■ WYBRANY FRAGMENT

▼

TIZ-AM-600. Radziecki motocykl. Historia, zdjêcia, dane techniczne
Radziecki TIZ-AM-600 był uniwersalnym motocyklem średniej klasy, mógł być używany solo albo z wózkiem bocznym. Jego produkcja trwała od 1936 do 1943 roku, a głównym odbiorcą było wojsko. Dziś jest on poszukiwany przez kolekcjonerów. W Polsce takich motocykli jest kilka, może kilkanaście.
Opowieść o poszczególnych motocyklach radzieckich, w oderwaniu od całości historii motoryzacji tego kraju, jest trudnym wyzwaniem. Z drugiej strony, gdyby chcieć opisać całą historię produkcji motocykli w Związku Radzieckim w dwudziestoleciu międzywojennym wyszłaby z tego spora książka. Przystępując do opowieści o motocyklu TIZ-AM-600 zarysuje tylko z grubsza realia.
Reklama
Rosja nigdy nie miała wielkich tradycji przemysłowych i wybitnych kadr inżynierskich. Dodatkowo w czasie rewolucji październikowej (1917 r.) zabito lub zmuszono do emigracji większość z nich, uznając ich za wrogów klasy robotniczej. Tak więc na początku lat 20. nowe państwo - Związek Radziecki - na polu motoryzacji i konstrukcji technicznych rozpoczęło tworzyć wszystko prawie od zera. Co można było zrobić? "Importować" kadry? Pomysł dobry, tylko nikt nie chciała pracować dla bolszewików. Owszem, płacili bardzo dobrze, ale jednym z warunków zatrudnienia był bezwzględny zakaz opuszczania ich kraju przez okres kontraktu. Zainteresowani obawiali się o swoje życie.
Drugą drogą - bardziej realną - było wykształcenie nowych kadr w dobrych uczelniach europejskich. Pomysł słuszny, ale bardzo czasochłonny - 5 lat studiów, później co najmniej 3 - 5 lata praktyk w fabrykach i biurach konstrukcyjnych w zachodniej Europie. W miarę ogarniętych inżynierów można było mieć po 8 - 10 latach. Wybiegając w przyszłość, czas pokazał, że nawet 5 lat praktyk po studiach było to za mało, aby nabrać praktycznego doświadczenia.
Pod koniec lat 20. pojawiły się nowe rosyjskie kadry inżynierskie, wśród których postacią najbardziej wybijającą był Piotr Mozharov (1888 - 1934). Zdobył solidne wykształcenie oraz odbył praktyki w kilku zachodnich fabrykach, m.in.: BMW, DKW, D-Rad, Mabeco, Neander, NSU i Zündapp.

▲

(Zapisane wiersze)

▼

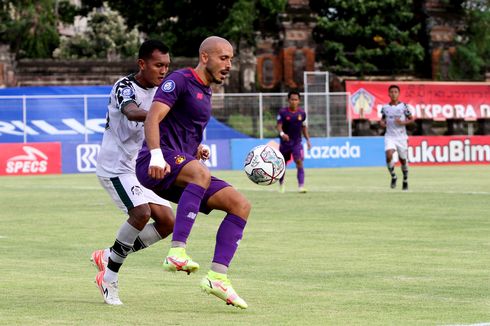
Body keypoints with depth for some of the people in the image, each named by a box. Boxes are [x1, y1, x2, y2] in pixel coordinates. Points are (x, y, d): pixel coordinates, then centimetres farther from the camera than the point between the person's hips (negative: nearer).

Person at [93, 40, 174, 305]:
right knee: (141, 212, -26)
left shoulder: (158, 91, 7)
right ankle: (109, 277, -12)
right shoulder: (125, 87, -17)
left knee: (167, 221, -1)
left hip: (139, 168, 8)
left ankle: (108, 256, 13)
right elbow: (132, 113, -40)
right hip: (115, 166, -8)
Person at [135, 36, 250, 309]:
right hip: (158, 165, -9)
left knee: (241, 204, -6)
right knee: (201, 173, -40)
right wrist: (156, 156, -33)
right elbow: (152, 118, -19)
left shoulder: (206, 92, 23)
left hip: (185, 173, 9)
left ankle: (217, 277, -13)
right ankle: (177, 253, -42)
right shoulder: (180, 80, -5)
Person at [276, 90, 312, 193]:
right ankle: (281, 183, 36)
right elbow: (278, 125, -13)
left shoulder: (302, 113, 0)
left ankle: (301, 186, -22)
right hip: (285, 142, 0)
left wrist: (307, 139, 9)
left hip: (297, 142, 0)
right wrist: (282, 133, -34)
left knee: (299, 162, -18)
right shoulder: (283, 112, -8)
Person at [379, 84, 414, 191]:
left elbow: (411, 119, 3)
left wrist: (403, 122, -15)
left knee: (403, 159, 8)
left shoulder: (403, 106, -3)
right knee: (389, 155, -23)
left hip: (401, 137, -1)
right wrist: (381, 123, -4)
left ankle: (405, 181, 30)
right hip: (389, 136, 1)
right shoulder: (385, 107, 4)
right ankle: (393, 177, -2)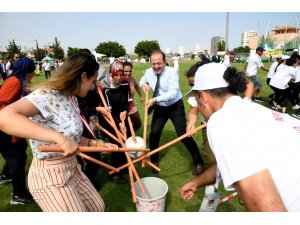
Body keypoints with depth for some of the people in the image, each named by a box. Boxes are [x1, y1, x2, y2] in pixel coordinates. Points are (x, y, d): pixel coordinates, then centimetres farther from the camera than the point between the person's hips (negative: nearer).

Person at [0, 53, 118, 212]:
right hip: (49, 175, -9)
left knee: (97, 207, 22)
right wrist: (59, 138, -45)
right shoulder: (46, 95, -23)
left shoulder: (71, 99, 4)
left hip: (72, 168, 9)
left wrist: (98, 144, 7)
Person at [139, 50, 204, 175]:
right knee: (154, 133, -2)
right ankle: (154, 161, 24)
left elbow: (173, 92, -32)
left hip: (175, 107, -4)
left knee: (183, 135, -5)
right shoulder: (148, 72, -5)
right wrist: (144, 84, -7)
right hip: (160, 107, 5)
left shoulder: (172, 72, -21)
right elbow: (141, 81, 17)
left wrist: (155, 99, -41)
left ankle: (198, 163, 15)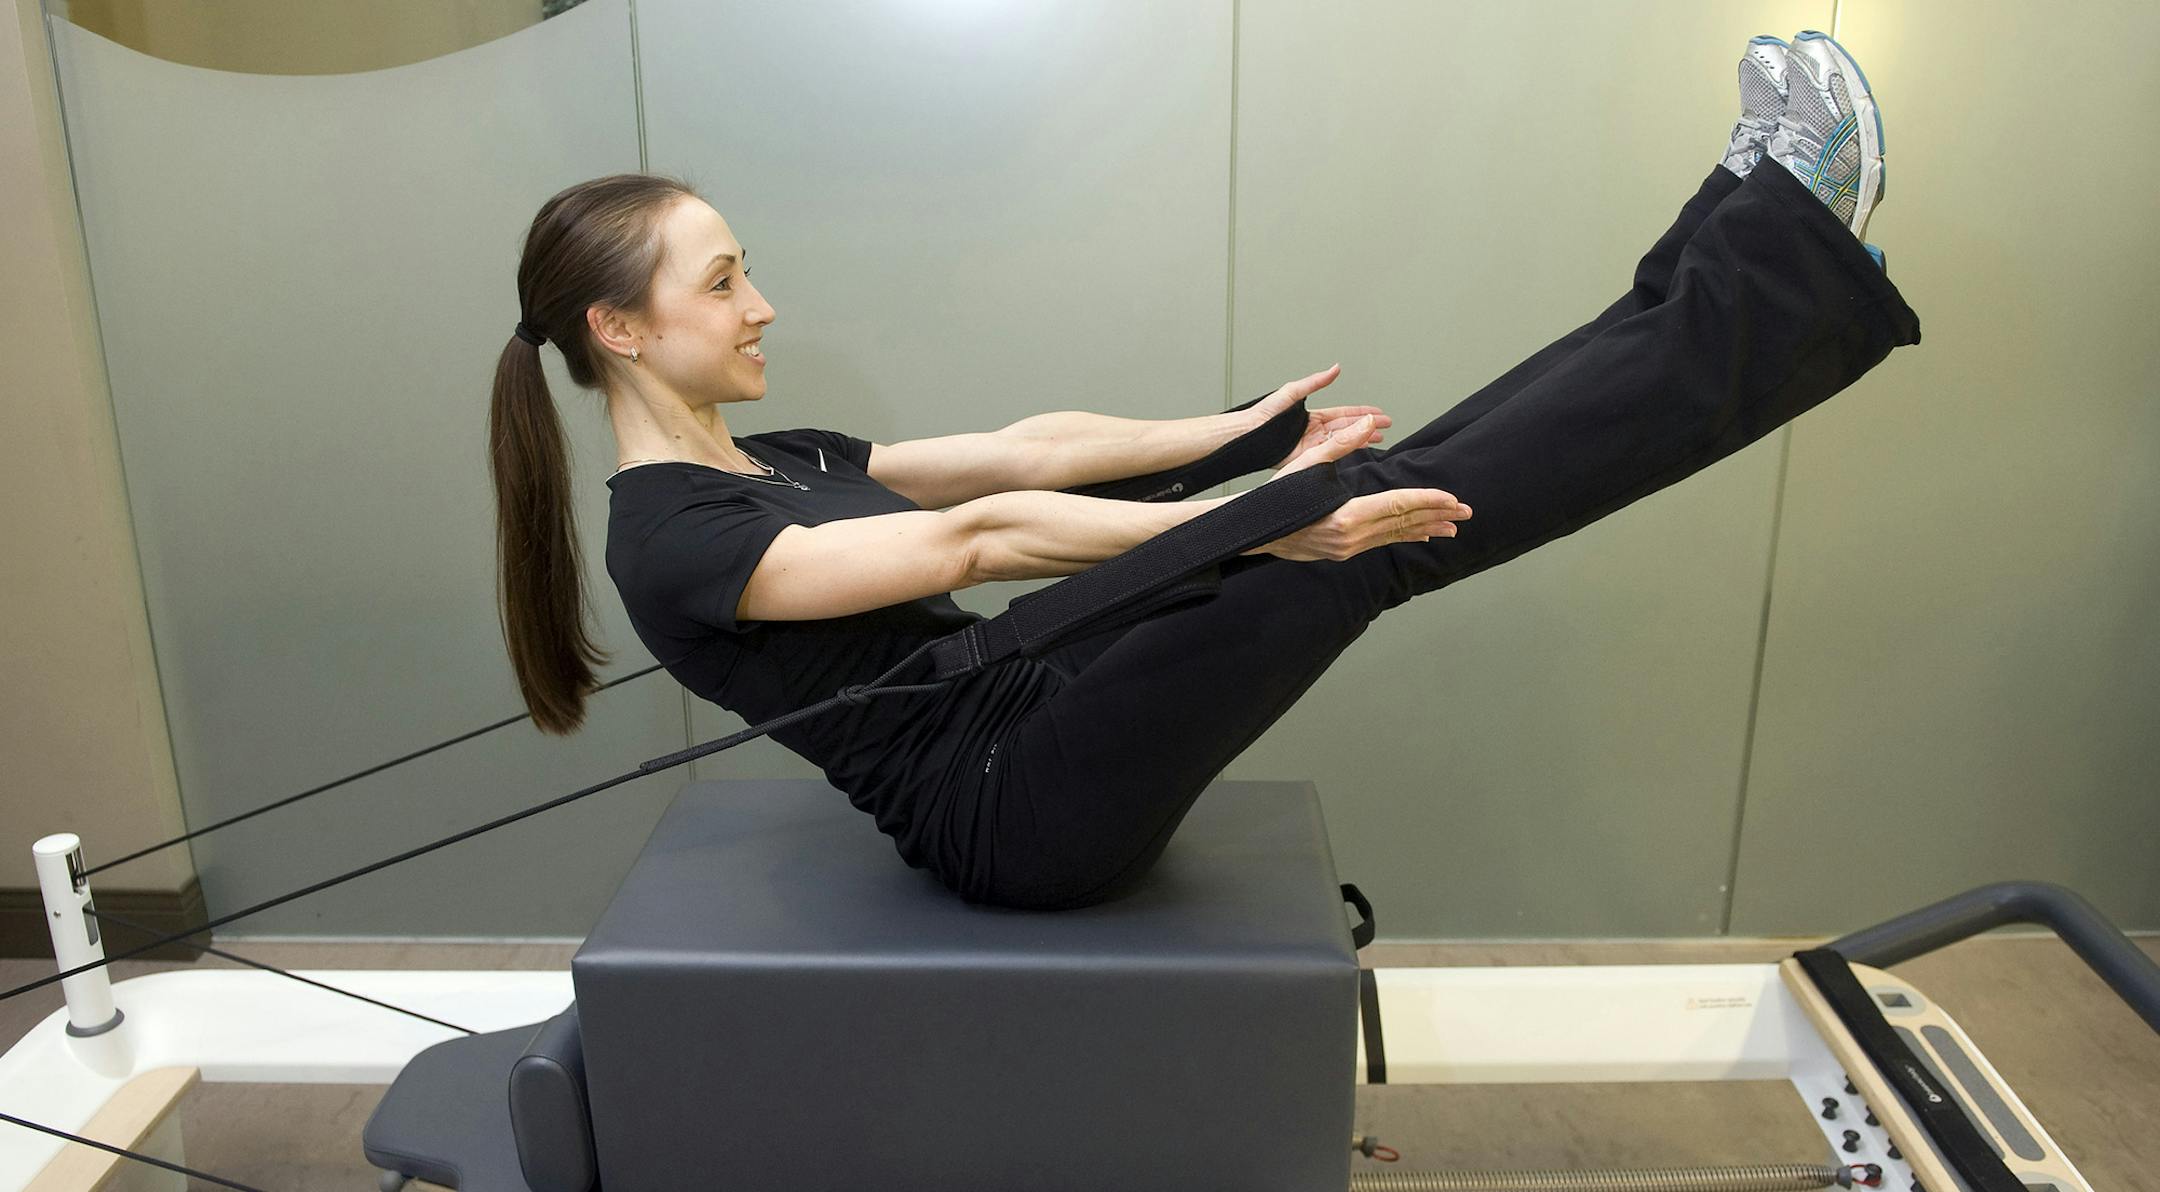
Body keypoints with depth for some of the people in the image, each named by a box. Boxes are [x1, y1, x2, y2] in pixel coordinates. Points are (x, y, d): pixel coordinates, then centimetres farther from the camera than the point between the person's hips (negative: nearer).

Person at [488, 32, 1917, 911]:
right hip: (1024, 809, -8)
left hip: (1043, 720, 8)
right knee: (1363, 539, -18)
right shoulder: (669, 539, -15)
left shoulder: (773, 462, 13)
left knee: (1385, 491, -6)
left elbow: (1024, 450, 8)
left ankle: (1746, 243, -1)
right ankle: (1788, 259, -11)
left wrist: (1237, 431, 4)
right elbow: (976, 540, -26)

▲

■ CO ZROBIĆ
1. W jakich latach produkowano motocykl TIZ-AM-600 według tekstu o tym motocyklu?
2. Proszę dalej pisać tekst o motocyklu TIZ-AM-600, zaczynając po jego ostatnim zdaniu.

■ ODPOWIEDZI DO ZADAŃ
1. Od 1936 do 1943 roku.

2.
Nieco wcześniej, w grudniu 1925 r., powstał instytut naukowy NATI, pracujący na potrzeby przemysłu motoryzacyjnego. Szybko okazało się, że nowi radzieccy inżynierowie nie są w stanie zaprojektować nic sensownego i praktycznego. Wszystko, na co ich było stać, to w miarę dokładne kopiowanie pojazdów innych wytwórni, z Europy zachodniej i Stanów Zjednoczonych. I tak na dziesięciolecia ten system rozwoju stał się podstawą radzieckiej motoryzacji.
Na początku lat 30. zapotrzebowanie ma lekkie motocykle miały zaspokoić pojazdy radzieckie, dwusuwowe, wzorowane na niemieckich DKW. Od kilku lat pracowano już nad stworzeniem motocykla ciężkiego, późniejszego PMZ-A-750 Podolsk. Rosjanom brakowało motocykla średniego. Zaczęto więc poszukiwania dobrego wzorca do skopiowania.
W 1932 roku rozpoczęto realizację planu skopiowania i zaadaptowania do radzieckich możliwości wytwórczych angielskiego motocykla BSA. Szło to bardzo opornie do wiosny 1935 roku, gdy władze kategorycznie nakazały rozpoczęcia produkcji seryjnej średniego motocykla. Z takim poleceniem nikt nie dyskutował, gdyż można było za to stracić życie lub w "najlepszym przypadku" spędzić parę lat w obozie karnym na Syberii. Aby odświeżyć projekt kupiono nowe egzemplarze BSA, prawdopodobnie kilku modeli, które miały posłużyć za wzorzec. Ważnym elementem adaptacji było uwzględnienie trudnych warunków drogowych Rosji, niskiej jakości paliw i olejów oraz skromnych możliwości wytwórczych radzieckiego przemysłu. Mówiąc krótko - większość kluczowych elementów przewymiarowano na nieco większe, a przez to mocniejsze i trwalsze.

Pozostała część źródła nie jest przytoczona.